The fern-like Rangeomorpha belonged to the most successful creatures of the Ediacarium. These occurred in various habitats of the primeval deep sea and dominated the ecosystems there. “These organisms were apparently able to colonize the ocean floor very quickly and we often see a species as the dominant species in the fossil beds,” explains Alexander Liu from the University of Cambridge. The appearance of the Rangeomorpha varied from spindle-shaped, rather simple growth forms over lobed or feather-like forms to bush-like creatures with many leaf-like outgrowths. Most of the representatives were anchored to the sea floor, some rose together with their stem-like base one to two meters in height. The Rangeomorpha presumably fed on osmosis – they absorbed nutrients from the surrounding sea water.

The greatest diversity of this group of organisms has so far been found in rock formations on the Canadian island of Newfoundland. The most recent discovery is from there. Liu and his colleague Frances Dunn from the University of Bristol have discovered not only different rangeomorpha and similar leaf-like fossils in almost 40 different finds from the Ediacarium, but they also came across a completely new phenomenon: Many of these creatures seemed to be connected by thin threads to be. “These filaments are typically 100 to 1000 microns thick and two to 40 centimeters long,” the researchers report. “In one specimen, the filament is even 4.10 meters long and ends on the base plate of another conspecific. A second pair of this type lies along a common filament of more than 2.23 meters in length. ”The threads show no traces of cells, grooves or other substructures and at that time appeared to have run on or just below the ocean floor.
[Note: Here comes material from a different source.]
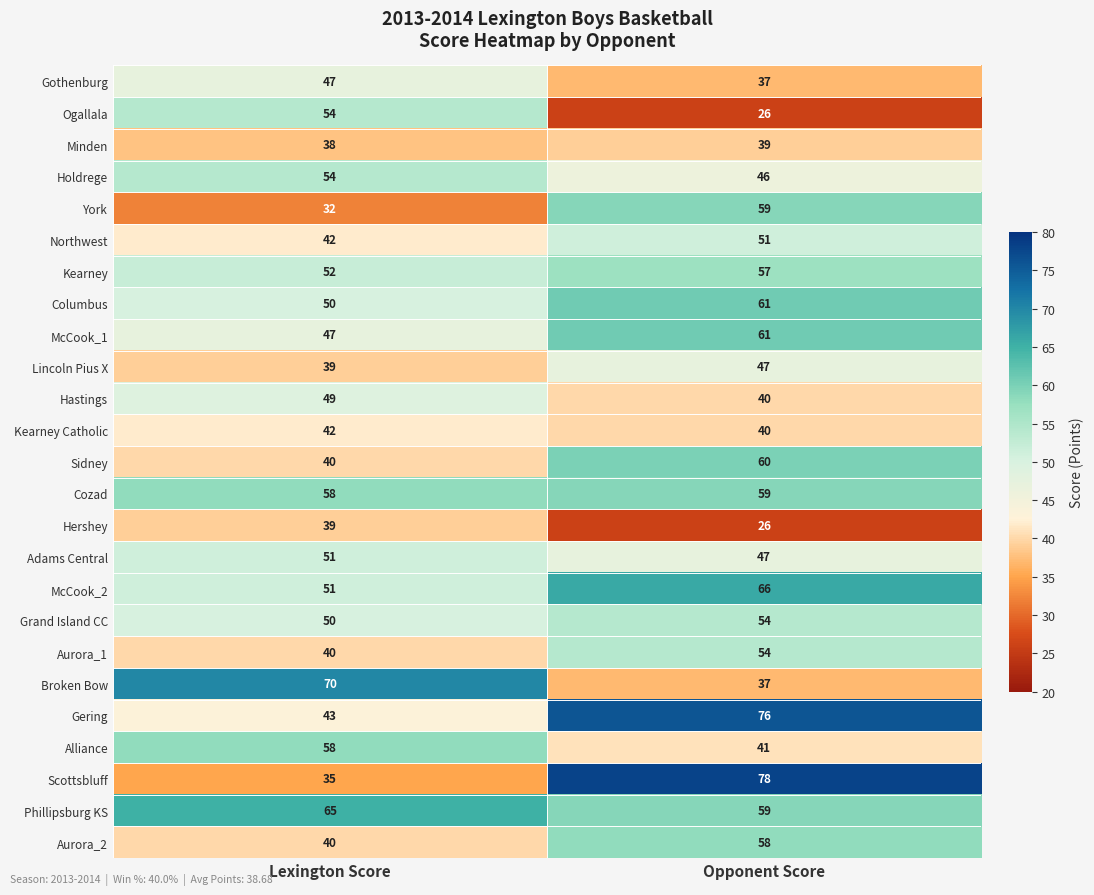

What is the difference between the maximum and minimum values in the Hershey series?

13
Reproduction and nutrient exchange

Overall, Liu and Dunn identified more than a thousand such threads that stretched between the Rangeomorpha. But what was it about? “The filaments are too large to fit known groups of bacteria,” said Liu and Dunn. Their width is also at least an order of magnitude greater than that of modern mushroom hyphae. “As far as we know, there are no fossils or recent filiform organisms that have all of the features we have described,” the researchers state. You therefore assume that these filaments originate from the Rangeomorpha. “The most surprising thing for me was that these beings are connected,” says Liu. “We have always considered them to be individuals, but now we have found that several members of the same species can be linked by these filaments – like a social network in real life.” This could mean that the Rangeomorpha formed a kind of colony.
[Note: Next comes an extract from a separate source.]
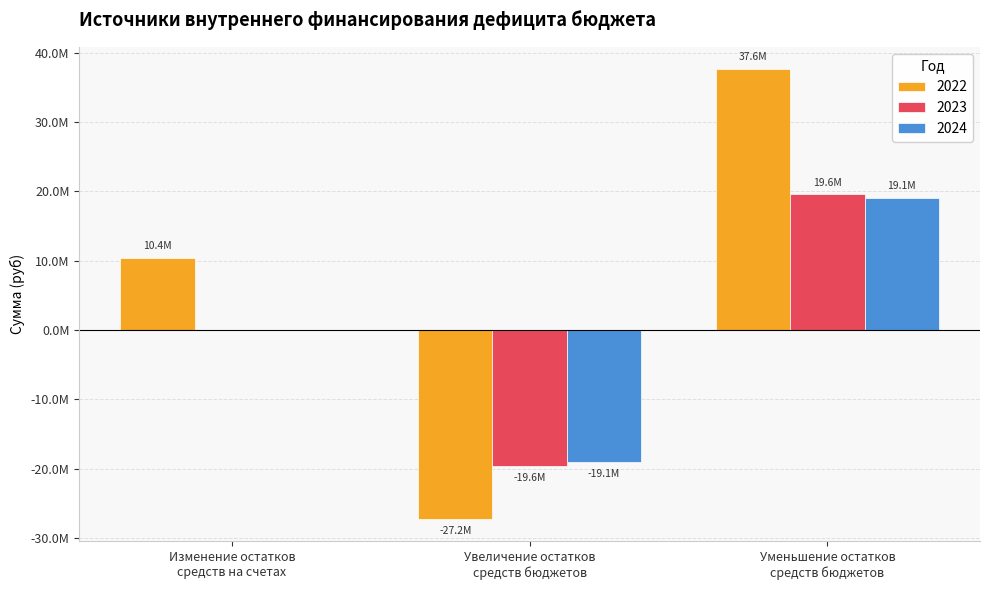

Are the bars horizontal?

No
“The amount of filaments in the Newfoundland finds suggests that these threads were an important and perhaps even integral ecological component of the fern-like Ediacara fauna,” the scientists state. However, this raises the question of what the Rangeomorpha used these filaments for. One possibility would be that they were foothills that served for reproduction – similar to how strawberry plants form offshoots. “If these structures were used only for reproduction, one would expect large specimens to be connected to smaller ones,” say the researchers. But this is by no means always the case, instead individuals of the same size are often connected by threads. Liu and Dunn therefore suspect that the organisms may exchange nutrients via these offshoots. According to the researchers, they could have at least partially compensated for the likely nutrient-poor conditions in this deep-sea habitat. This in turn could explain why the Rangeomorpha in particular have been so successful over large parts of the Ediacarium.